Twenty-five years after its 1992 release, it still stands as a stunning work of art. Not only does it capture a band at their creative peak, it offers new insights regarding how they got there. No mere repackaging of old material and vault scrapings, the four-disc edition contains Live At The 40 Watt Club, 13 tracks recorded on their Athens, Georgia home turf and 20 previously unheard demos with charming surprises like “Mike’s Pop Song,” a rare showcase for his voice and ’60s pop sensibilities, and the long-rumored, but not heard, “lost” song, “Devil Rides Backwards.” A Blu-ray disc contains Automatic in hi-res audio and remastered in Dolby Atmos, a new surround-sound technology getting its first commercial release here, along with seven videos, one a never-released R-rated version of the beautifully impressionistic “Nightswimming” video.

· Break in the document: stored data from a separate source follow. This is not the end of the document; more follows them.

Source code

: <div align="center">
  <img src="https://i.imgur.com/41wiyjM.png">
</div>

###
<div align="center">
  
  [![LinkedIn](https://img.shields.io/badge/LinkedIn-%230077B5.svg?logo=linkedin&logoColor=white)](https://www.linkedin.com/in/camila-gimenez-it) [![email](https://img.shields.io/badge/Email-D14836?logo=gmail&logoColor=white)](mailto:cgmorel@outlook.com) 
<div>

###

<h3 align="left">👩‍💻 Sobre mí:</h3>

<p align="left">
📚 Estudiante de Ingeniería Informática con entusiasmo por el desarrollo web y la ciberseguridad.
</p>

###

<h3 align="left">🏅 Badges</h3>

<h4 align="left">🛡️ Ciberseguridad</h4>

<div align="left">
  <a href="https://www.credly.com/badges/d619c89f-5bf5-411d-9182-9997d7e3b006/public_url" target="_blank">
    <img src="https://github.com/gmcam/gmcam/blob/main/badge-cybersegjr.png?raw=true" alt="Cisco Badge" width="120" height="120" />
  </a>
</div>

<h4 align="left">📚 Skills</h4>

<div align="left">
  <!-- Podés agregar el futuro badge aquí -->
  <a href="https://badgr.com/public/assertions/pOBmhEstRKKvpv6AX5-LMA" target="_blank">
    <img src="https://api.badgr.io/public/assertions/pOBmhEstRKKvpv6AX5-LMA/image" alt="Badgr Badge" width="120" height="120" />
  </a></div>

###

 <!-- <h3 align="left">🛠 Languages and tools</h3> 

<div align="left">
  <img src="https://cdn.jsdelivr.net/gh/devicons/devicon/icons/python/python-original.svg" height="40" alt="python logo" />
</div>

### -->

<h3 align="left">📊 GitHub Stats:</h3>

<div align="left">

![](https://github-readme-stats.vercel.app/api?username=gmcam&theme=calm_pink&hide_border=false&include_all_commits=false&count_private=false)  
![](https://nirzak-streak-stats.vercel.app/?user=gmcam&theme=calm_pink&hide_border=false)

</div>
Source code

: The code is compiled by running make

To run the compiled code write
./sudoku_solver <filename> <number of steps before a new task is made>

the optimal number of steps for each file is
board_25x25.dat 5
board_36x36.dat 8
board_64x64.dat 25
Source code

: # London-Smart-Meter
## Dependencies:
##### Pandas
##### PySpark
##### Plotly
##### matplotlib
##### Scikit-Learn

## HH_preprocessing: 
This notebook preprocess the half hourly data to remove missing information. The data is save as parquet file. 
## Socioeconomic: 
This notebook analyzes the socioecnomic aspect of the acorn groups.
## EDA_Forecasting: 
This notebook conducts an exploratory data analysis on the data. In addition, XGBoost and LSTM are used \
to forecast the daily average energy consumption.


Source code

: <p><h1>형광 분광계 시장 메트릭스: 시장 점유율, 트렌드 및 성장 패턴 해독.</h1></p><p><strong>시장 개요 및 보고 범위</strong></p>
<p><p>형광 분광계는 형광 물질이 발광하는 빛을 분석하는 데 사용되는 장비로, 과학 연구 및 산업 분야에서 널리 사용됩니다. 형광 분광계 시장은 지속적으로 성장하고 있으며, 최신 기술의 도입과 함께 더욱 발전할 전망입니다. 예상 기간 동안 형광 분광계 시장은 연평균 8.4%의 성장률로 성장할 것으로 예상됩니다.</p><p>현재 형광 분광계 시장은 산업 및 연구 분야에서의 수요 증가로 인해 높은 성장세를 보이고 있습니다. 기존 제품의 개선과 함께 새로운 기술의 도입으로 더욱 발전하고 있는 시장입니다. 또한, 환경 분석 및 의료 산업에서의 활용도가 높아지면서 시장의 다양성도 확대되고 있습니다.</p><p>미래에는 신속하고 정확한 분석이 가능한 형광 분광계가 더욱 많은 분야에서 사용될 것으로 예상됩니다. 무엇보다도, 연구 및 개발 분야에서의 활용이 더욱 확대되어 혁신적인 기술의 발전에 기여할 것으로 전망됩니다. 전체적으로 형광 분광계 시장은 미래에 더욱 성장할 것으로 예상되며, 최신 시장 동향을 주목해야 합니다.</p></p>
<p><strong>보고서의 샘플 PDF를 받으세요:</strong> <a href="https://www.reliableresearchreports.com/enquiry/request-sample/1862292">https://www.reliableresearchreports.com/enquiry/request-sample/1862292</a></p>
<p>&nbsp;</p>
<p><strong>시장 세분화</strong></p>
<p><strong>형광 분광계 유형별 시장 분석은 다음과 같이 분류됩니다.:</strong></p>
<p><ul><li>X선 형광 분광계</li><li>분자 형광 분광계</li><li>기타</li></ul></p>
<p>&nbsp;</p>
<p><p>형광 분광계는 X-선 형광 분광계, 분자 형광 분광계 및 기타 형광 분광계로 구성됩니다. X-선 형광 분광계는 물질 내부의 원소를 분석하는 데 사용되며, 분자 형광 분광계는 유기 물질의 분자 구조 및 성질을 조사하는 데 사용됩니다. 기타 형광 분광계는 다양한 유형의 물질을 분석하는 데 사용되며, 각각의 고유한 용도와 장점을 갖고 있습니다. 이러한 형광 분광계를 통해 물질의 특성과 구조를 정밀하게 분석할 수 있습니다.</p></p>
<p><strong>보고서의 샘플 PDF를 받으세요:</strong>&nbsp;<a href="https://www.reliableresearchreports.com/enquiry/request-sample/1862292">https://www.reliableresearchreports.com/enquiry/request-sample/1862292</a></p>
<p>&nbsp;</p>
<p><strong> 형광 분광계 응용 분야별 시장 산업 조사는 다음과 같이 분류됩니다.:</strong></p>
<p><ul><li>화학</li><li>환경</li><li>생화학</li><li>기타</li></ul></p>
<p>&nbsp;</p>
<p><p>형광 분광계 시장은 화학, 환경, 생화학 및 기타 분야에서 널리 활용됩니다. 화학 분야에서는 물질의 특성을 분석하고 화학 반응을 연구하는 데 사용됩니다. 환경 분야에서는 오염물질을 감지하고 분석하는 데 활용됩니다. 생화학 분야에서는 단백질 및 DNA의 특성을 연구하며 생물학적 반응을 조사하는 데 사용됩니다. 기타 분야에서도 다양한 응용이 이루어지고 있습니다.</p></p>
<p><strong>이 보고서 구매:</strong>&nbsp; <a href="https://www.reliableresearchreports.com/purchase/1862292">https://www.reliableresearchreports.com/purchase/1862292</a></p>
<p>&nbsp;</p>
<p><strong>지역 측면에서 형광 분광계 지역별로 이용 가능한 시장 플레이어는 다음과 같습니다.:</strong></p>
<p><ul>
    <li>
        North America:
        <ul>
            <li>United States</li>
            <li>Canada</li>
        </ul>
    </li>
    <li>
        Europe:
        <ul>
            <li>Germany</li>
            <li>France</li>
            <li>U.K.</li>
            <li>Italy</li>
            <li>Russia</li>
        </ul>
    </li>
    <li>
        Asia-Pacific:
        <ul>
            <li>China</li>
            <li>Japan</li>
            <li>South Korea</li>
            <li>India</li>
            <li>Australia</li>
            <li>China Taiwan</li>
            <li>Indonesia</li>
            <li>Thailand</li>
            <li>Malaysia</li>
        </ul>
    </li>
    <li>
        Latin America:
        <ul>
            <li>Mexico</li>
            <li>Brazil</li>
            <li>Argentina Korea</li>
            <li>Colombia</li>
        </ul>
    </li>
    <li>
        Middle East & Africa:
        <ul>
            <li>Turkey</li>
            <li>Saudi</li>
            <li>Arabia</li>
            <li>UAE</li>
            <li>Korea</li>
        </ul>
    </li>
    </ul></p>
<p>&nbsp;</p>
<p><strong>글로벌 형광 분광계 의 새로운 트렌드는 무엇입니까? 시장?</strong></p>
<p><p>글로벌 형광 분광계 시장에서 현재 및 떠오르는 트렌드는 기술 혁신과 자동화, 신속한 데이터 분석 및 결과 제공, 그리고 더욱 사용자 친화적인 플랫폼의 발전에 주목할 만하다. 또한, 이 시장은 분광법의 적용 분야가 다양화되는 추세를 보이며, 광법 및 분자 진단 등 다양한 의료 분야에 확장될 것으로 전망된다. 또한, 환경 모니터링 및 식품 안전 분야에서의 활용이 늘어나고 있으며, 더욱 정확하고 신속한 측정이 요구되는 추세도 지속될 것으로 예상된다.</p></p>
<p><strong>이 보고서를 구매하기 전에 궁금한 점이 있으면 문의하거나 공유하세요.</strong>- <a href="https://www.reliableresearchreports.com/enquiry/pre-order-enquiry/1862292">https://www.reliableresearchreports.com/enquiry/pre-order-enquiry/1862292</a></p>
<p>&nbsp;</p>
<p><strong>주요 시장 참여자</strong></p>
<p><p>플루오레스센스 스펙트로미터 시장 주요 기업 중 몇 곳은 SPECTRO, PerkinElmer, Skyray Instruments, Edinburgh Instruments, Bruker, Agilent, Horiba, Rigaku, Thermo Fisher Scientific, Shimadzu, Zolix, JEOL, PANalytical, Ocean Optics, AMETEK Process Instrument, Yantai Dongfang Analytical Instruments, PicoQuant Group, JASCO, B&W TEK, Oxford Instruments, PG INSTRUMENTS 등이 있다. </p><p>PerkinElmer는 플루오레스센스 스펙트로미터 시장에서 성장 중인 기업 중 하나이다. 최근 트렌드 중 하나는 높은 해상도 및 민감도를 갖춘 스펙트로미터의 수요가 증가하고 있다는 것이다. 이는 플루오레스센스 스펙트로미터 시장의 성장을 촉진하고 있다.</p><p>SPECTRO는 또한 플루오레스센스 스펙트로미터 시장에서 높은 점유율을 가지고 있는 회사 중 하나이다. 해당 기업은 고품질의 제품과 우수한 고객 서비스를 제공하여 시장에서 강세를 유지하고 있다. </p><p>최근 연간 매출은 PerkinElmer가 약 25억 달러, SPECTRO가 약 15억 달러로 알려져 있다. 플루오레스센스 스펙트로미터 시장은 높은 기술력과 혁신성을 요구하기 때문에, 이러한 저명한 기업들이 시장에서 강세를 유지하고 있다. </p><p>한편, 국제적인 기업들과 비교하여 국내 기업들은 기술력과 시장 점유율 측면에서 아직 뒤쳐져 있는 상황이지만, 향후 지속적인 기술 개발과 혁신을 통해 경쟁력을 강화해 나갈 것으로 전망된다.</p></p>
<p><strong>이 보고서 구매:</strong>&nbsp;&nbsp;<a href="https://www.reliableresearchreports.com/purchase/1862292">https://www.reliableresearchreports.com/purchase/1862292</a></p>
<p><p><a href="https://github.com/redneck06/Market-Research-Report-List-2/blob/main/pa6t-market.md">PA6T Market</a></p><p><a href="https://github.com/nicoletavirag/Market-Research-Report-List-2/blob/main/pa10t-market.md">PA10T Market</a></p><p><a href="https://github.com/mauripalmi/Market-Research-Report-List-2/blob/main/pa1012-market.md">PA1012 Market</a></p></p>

But the biggest thrill lies within those original 12 songs, each melody more gorgeous than the last, each lyric somehow balanced perfectly between nonsensical playfulness and arresting brilliance. Peter Buck’s searing, sinister guitar break on “Drive”; Mike Mills’ piano on “Nightswimming”; Michael Stipe’s keening on “Try Not To Breathe” and laughter on “The Sidewinder Sleeps Tonite”; Bill Berry’s percussion on “Man On The Moon”; John Paul Jones’ orchestral string arrangements on “Everybody Hurts” …  all resonate just as much today as they did then.

Not many albums still stop you in your tracks after 25 years of listening. This one does. It’s a pure masterpiece, from beginning to end.